Set down the data below word for word, and leave the images aside.

DATA SECTION>
____

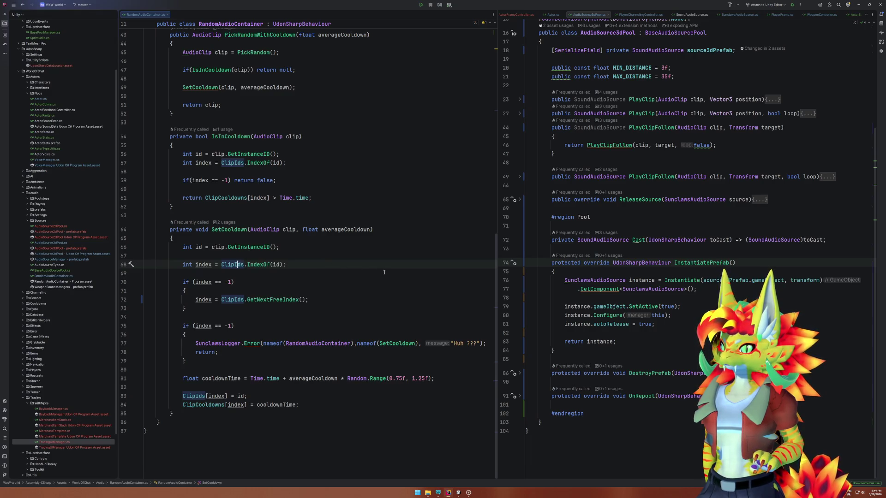
{"action": "scroll", "coordinate": [396, 273], "scroll_direction": "up", "scroll_amount": 10}
{"action": "scroll", "coordinate": [396, 273], "scroll_direction": "down", "scroll_amount": 7}
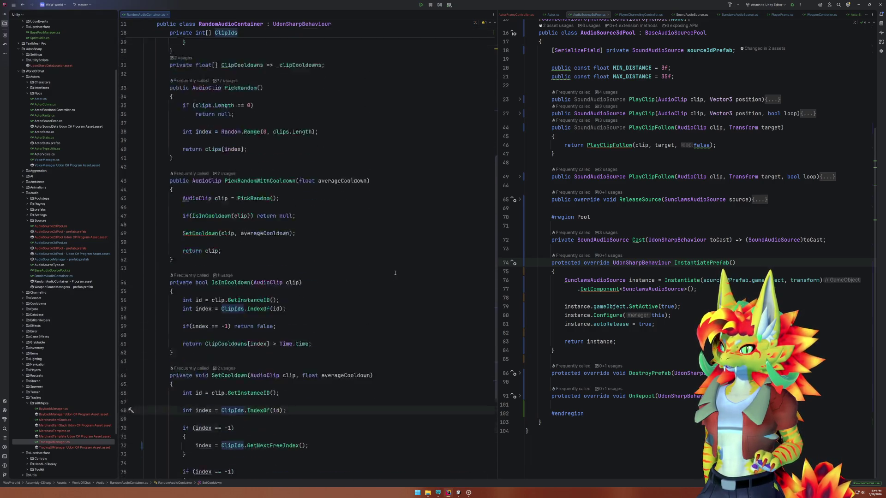
{"action": "scroll", "coordinate": [395, 272], "scroll_direction": "down", "scroll_amount": 2}
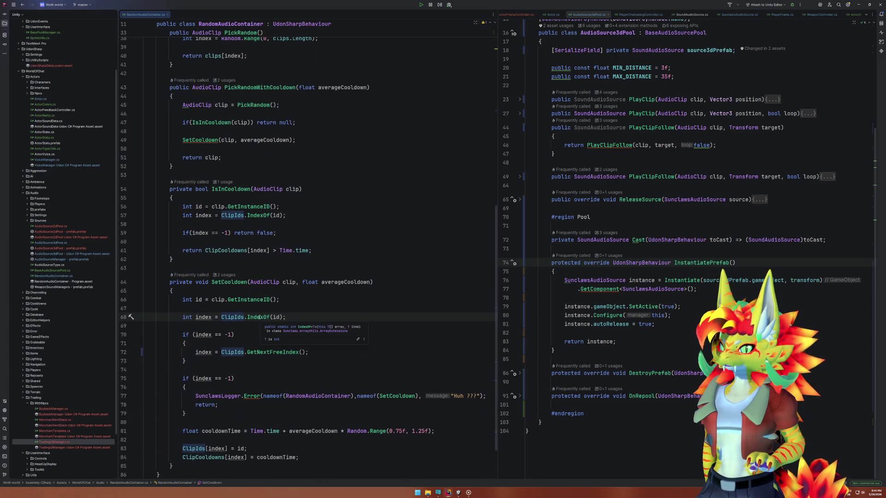
{"action": "left_click", "coordinate": [195, 300]}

____

ANSWER TO THE PROBLEM>
{"action": "scroll", "coordinate": [396, 273], "scroll_direction": "up", "scroll_amount": 10}
{"action": "scroll", "coordinate": [396, 273], "scroll_direction": "down", "scroll_amount": 7}
{"action": "scroll", "coordinate": [395, 272], "scroll_direction": "down", "scroll_amount": 2}
{"action": "left_click", "coordinate": [195, 300]}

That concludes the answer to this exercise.